Kudos to Tanya, Maria, Mel and Anthony at DCU for finalising and publishing this invaluable report in such unprecedented times. It is hoped the finding will lay the groundwork to improve the lived experiences of those not yet diagnosed and all others who have gone unnoticed or have not been able to find resources and appropriate medical care for their particular needs.
This study is the first of its kind in Ireland that sheds light on what it means to be intersex/born with a variation in one’s sex characteristics. No data set like this previously existed that would facilitate our thinking about how to interrogate aspects of Irish life and society that adversely affect the lives of those born with variations in their sex characteristics. The findings demonstrate that intersex people/those born with VSC are a hidden, vulnerable and extraordinarily diverse and resilient group.

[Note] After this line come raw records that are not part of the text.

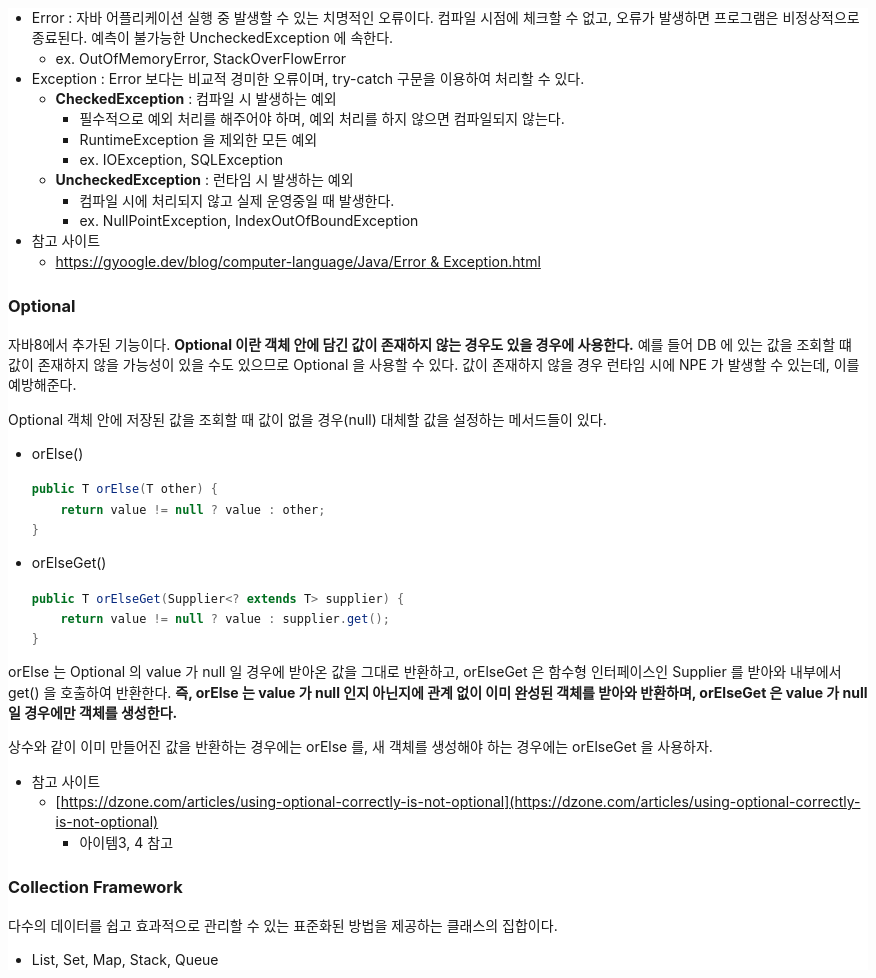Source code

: - Error : 자바 어플리케이션 실행 중 발생할 수 있는 치명적인 오류이다. 컴파일 시점에 체크할 수 없고, 오류가 발생하면 프로그램은 비정상적으로 종료된다. 예측이 불가능한 UncheckedException 에 속한다.
    - ex. OutOfMemoryError, StackOverFlowError
- Exception : Error 보다는 비교적 경미한 오류이며, try-catch 구문을 이용하여 처리할 수 있다.
    - **CheckedException** : 컴파일 시 발생하는 예외
        - 필수적으로 예외 처리를 해주어야 하며, 예외 처리를 하지 않으면 컴파일되지 않는다.
        - RuntimeException 을 제외한 모든 예외
        - ex. IOException, SQLException
    - **UncheckedException** : 런타임 시 발생하는 예외
        - 컴파일 시에 처리되지 않고 실제 운영중일 때 발생한다.
        - ex. NullPointException, IndexOutOfBoundException
- 참고 사이트
    - [https://gyoogle.dev/blog/computer-language/Java/Error & Exception.html](https://gyoogle.dev/blog/computer-language/Java/Error%20&%20Exception.html)

### Optional

자바8에서 추가된 기능이다. **Optional 이란 객체 안에 담긴 값이 존재하지 않는 경우도 있을 경우에 사용한다.** 예를 들어 DB 에 있는 값을 조회할 떄 값이 존재하지 않을 가능성이 있을 수도 있으므로 Optional 을 사용할 수 있다. 값이 존재하지 않을 경우 런타임 시에 NPE 가 발생할 수 있는데, 이를 예방해준다.

Optional 객체 안에 저장된 값을 조회할 때 값이 없을 경우(null) 대체할 값을 설정하는 메서드들이 있다.

- orElse()

    ```java
    public T orElse(T other) {
        return value != null ? value : other;
    }
    ```

- orElseGet()

    ```java
    public T orElseGet(Supplier<? extends T> supplier) {
        return value != null ? value : supplier.get();
    }
    ```


orElse 는 Optional 의 value 가 null 일 경우에 받아온 값을 그대로 반환하고, orElseGet 은 함수형 인터페이스인 Supplier 를 받아와 내부에서 get() 을 호출하여 반환한다. **즉, orElse 는 value 가 null 인지 아닌지에 관계 없이 이미 완성된 객체를 받아와 반환하며, orElseGet 은 value 가 null 일 경우에만 객체를 생성한다.**

상수와 같이 이미 만들어진 값을 반환하는 경우에는 orElse 를, 새 객체를 생성해야 하는 경우에는 orElseGet 을 사용하자.

- 참고 사이트
    - [https://dzone.com/articles/using-optional-correctly-is-not-optional](https://dzone.com/articles/using-optional-correctly-is-not-optional)
        - 아이템3, 4 참고

### Collection Framework

다수의 데이터를 쉽고 효과적으로 관리할 수 있는 표준화된 방법을 제공하는 클래스의 집합이다.

- List, Set, Map, Stack, Queue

The interview participants are all over forty and their stories document lived experiences of struggling to understand who they are, negative experiences of childhood healthcare, trauma, and attempts at advocacy as they navigate Irish officialdom through health, education and life more generally. In many incidences, the law is not on their side as they seek meaningful and holistic care that is not delivered through rigid adherence to the male-female binary way of thinking about bodies or as they try to learn about themselves in order to assemble a coherent self-concept. There is much room for improvement in terms of health, education and law and the survey participants attest to this also.